GOAL: Carry on the text about recreating the Tyler Acoustics speakers, writing on from its last sentence.

EXCERPTED TEXT:
The speakers at hand that I wanted to recreate myself are Tyler Acoustics mm5x’s.
It’s well documented that they use Dayton drivers and a seas tweeter.
Personally I wanted to use the exact drivers however a AMT or planar tweeter. Over this weekend I heard a pair of towers that were made with 2 rs225, 1 5inch phl midrange and a Hi-Vi RT2C-A planar… WOW
they definitely were high fidelity, not sure on the accuracy if I could hear .5db moves, but strictly playback of songs I knew well or mixed previously sounded amazing and the room is smaller than mine with much less treatment. My room has be built and tuned. Great diffusion, absorption, traps, tuned traps, a massive 7 inch thick sloping cloud, my room has 20k with of treatment and is a pristine acoustic space and those speakers I’m sure would sound even better in my room. We’re actually getting together on Wednesday and he’s bringing the speakers to me to test in my room and since I have room analysis software and a few earthworks measurement mics I’m going to have a chance put them through the ringer and do a master on them.

I know headroom, but I’m trying to understand how the hell he’s powering them without killing that mid or tweeter.
He’s running 2 Bryston 21’s!!! That’s a ton of power on those particular drivers but they’ve been going strong for over a year. Granted I use to run a bryston 4b on ns10s for YEARS! They were rated 120watts max yet I was running 300rms to them with completely unmixed music.
Get the overall balance and midrange right then switched to the genelec 1037s to finish the song.
I ran that setup over 7/8 years before I quit music and sold a lot of stuff.

classic generalized scenario with teeters, is a using larger midrange.
So your really hoping to be crossed 2k. But to tame distortion 3k is where you need to be.
But often 2k is the point used. So old school trick, toss more inductors at it.

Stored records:
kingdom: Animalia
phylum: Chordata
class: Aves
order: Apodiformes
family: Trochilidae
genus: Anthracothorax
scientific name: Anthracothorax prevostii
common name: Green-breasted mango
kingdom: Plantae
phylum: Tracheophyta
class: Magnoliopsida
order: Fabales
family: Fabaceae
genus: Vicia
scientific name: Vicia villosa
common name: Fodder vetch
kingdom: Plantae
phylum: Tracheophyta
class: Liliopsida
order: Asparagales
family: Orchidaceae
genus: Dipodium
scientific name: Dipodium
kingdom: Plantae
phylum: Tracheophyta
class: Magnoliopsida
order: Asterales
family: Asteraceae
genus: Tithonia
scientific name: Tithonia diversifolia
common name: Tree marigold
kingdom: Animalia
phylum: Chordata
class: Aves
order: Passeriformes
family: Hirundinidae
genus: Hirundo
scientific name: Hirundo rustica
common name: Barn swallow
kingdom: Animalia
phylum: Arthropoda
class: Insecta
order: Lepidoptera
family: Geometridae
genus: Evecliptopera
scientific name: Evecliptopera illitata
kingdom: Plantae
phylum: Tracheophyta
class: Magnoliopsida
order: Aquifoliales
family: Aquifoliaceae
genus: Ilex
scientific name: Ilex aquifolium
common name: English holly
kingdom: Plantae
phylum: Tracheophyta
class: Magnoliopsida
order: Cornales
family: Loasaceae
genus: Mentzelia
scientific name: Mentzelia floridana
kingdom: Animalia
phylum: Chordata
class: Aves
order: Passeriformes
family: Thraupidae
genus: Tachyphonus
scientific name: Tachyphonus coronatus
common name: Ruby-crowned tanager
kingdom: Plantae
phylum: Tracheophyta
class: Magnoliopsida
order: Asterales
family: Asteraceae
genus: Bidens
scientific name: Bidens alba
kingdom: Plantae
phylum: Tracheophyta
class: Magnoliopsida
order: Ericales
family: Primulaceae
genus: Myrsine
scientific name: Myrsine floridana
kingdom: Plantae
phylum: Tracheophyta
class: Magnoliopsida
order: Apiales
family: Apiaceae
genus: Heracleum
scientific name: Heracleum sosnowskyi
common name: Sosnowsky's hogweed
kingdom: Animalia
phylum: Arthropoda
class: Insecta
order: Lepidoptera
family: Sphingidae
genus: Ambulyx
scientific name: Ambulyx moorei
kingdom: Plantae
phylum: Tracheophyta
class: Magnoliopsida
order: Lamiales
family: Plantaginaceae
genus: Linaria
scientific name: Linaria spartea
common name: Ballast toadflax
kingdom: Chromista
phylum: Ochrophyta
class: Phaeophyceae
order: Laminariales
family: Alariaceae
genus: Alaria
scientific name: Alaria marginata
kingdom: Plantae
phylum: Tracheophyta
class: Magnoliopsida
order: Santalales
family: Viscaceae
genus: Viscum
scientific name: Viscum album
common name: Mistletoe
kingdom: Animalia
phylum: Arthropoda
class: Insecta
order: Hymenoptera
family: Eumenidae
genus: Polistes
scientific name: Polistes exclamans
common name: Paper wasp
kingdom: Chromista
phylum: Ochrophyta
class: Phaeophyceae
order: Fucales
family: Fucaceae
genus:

TASK ANSWER:
Use 3rd or 4th order crossover to reduce distortion if crossing low.

Or keep the mid small so your crossover is closer to 3k or even 4k.
A lot of those planar or Amt really like being way up at 4 or 5k.
Regardless even if not using them. Even a common dome
will appreciate a smaller mid. With the daytons very easy to find
a small mid in the reference or design series.

far as dome tweet many have Fs at around 1200 or 1300.
those gotta go high 2x over Fs or 3k just use 3rd order not 2nd

you mentioned the seas tweets. likely used cause they have
few classic designs at 600 or 800 Hz Fs so they can cross low.
expensive of course.

Dayton does few domes which will give some seas drivers.
a run for the money. Half the cost, same performance
RST28F = fabric dome
RST28A = aluminum dome
Fs for both down around 700 Hz range
 
I was looking at crossing 0-350/350-5k/5k up
I have 2 mini dsp’s

My dynaudio’s are crossed 0-385/385-5k/5k up
My eves are 0-285/285-3k/3k up
I can get better mixes from the eve’s but the dynaudios aren’t anywhere near as fatiguing so I’d opt for a similar crossing

As great as the eves sound they get a little too splashy and tinny at times. Maybe a reason why I noticed I often cut 3-3.5k range. The mix sound great but I notice when I use the eve’s I often see a 3-3.5k cut however with the dynaudios I don’t find myself cutting. 3.5, more like 2.4/2.7….
Often with the same things too.. Mixes from the dynaudios translate but the overall smoother mix comes from the eve’s… I guess b/c 3k is definitely a sensitive area to human ears and an amt being crossed at 3k kinda brings it out a bit that I control it
 
Rule of thumb with a 25 - 28mm dome is to cross higher than 3k if you want it to play LOUD (over 100 dB with high crest factor music), otherwise the tweeter will run out of xmax and THD usually skyrockets below that, especially with more shallow HP slopes.

There are more forgiving tweeters that will cope better ie. Morel CAT378, MDT30, etc. Problem is also crossing in the sensitive 2 - 4k area, where our ears are super sensitive to any weirdness.

Ideally you want to have flat phase and amplitude from 500 - 10k, which is hard to achieve, especially with higher SPL requirements. The best dedicated cone mid I've heard and used for a high output 3 way is the Vifa / Peerless NE149W, which can be crossed as low as 300 hz and 3.5 - 4k while playing loud and clean with minimal phase lag. The VC on this driver is large for its size and uses a titanium former with alot of copper in gap. Its really a great driver and a shame they decided to make it impossible to purchase in small quantities. I generally prefer drivers with larger VCs. This usually correlates to lower power compression and better long term high SPL capability.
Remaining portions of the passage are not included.